PROBLEM SET>
a – Copy the passage on detergent pods word for word, from "It’s that candy-like" to "mistaken for candy.".
b – Continue the article on detergent pod poisonings in children, picking up after its final sentence.

PAGE TEXT>
☆ ☆ ☆

If you threw those colourful detergent pods into a bowl of candy, they wouldn’t look out of place.
It’s that candy-like quality that’s causing growing concerns in households. More and more children are ingesting the bright, highly-concentrated cleaners, as they’re being mistaken for candy.
Despite the warning labels, a new study published in the May 2016 edition of Pediatrics claims U.S. poison control centres received 62,254 calls in 2013-14 for kids under six who had eaten or was exposed to the colourful packets.
“It’s a different animal. These are much more dangerous than the laundry detergent you’re used to,” said Henry Spiller, director of the Central Ohio Poison Center and the study’s co-author. Spiller says that these packets are much more potent than liquid or granulated detergent, due to different ingredients used in detergent pods.
“We’ve had to intubate these patients. We’ve had several fatalities in children,” he continued.

☆ ☆ ☆

SUPPLIED MATERIAL>
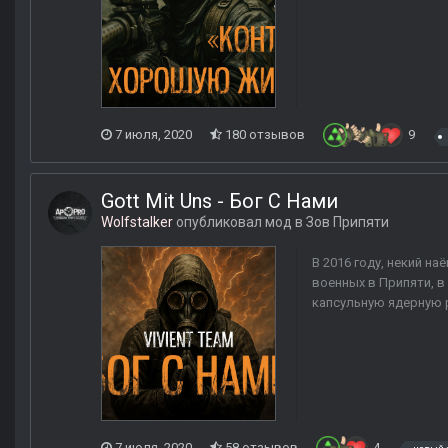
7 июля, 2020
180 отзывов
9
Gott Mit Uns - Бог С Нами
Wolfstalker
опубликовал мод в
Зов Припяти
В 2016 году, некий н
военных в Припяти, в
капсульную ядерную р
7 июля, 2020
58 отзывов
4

☆ ☆ ☆

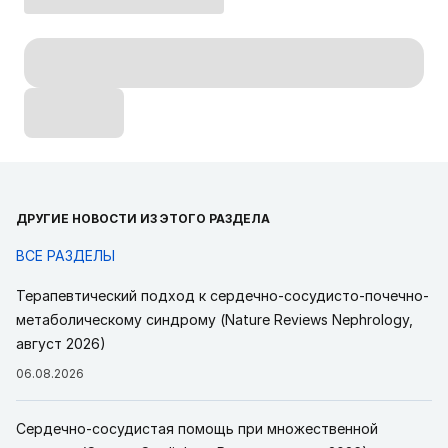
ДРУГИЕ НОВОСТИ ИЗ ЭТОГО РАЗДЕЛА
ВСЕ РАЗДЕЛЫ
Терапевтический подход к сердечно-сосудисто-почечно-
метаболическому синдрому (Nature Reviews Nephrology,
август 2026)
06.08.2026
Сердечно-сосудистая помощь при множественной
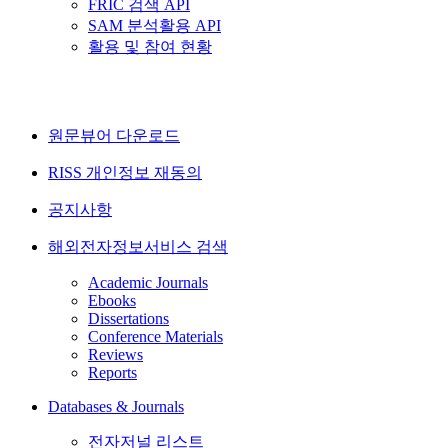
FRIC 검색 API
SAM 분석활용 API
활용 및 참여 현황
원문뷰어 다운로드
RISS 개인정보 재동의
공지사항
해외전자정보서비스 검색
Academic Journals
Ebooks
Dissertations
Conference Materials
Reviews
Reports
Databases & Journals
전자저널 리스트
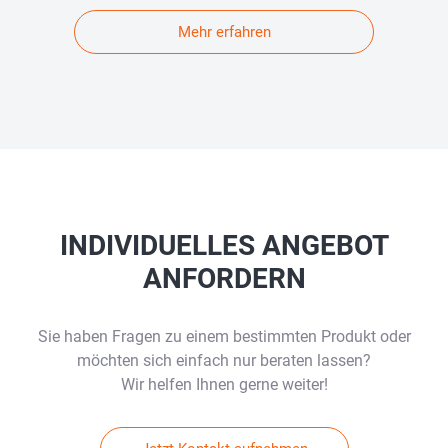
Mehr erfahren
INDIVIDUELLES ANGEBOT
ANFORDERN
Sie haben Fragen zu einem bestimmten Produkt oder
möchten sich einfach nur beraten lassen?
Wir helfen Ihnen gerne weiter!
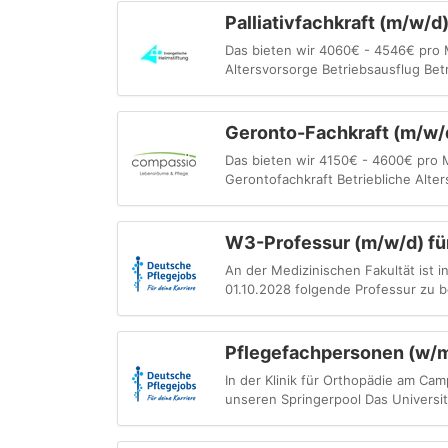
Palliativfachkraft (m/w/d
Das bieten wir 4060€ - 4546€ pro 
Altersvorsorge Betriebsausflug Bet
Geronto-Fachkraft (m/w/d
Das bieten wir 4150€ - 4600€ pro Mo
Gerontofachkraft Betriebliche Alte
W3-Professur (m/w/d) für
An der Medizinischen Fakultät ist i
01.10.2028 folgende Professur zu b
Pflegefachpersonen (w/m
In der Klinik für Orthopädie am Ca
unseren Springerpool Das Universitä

☆ ☆ ☆

SOLVED PROBLEMS>
a –
It’s that candy-like quality that’s causing growing concerns in households. More and more children are ingesting the bright, highly-concentrated cleaners, as they’re being mistaken for candy.

b –
Over the course of the two-year study, two deaths were associated to laundry detergent packets exposure. With children who ingested the laundry detergent pods, there were 17 cases of coma, six cases of respiratory arrest, four cases of pulmonary edema and two cases of cardiac arrest.
Detergent companies have tried to make their packets less appealing, and not so much like candy, but the brighter colours will seemingly always draw attention.
“But we still literally see 10,000 (in hospital) a year,” said Spiller.
He suggests that families with young children and toddlers should opt for liquid laundry or dishwasher detergency rather than pods.
“If you do have these in your home, please make sure they’re locked up high and have the poison control number available, because these really are a problem.”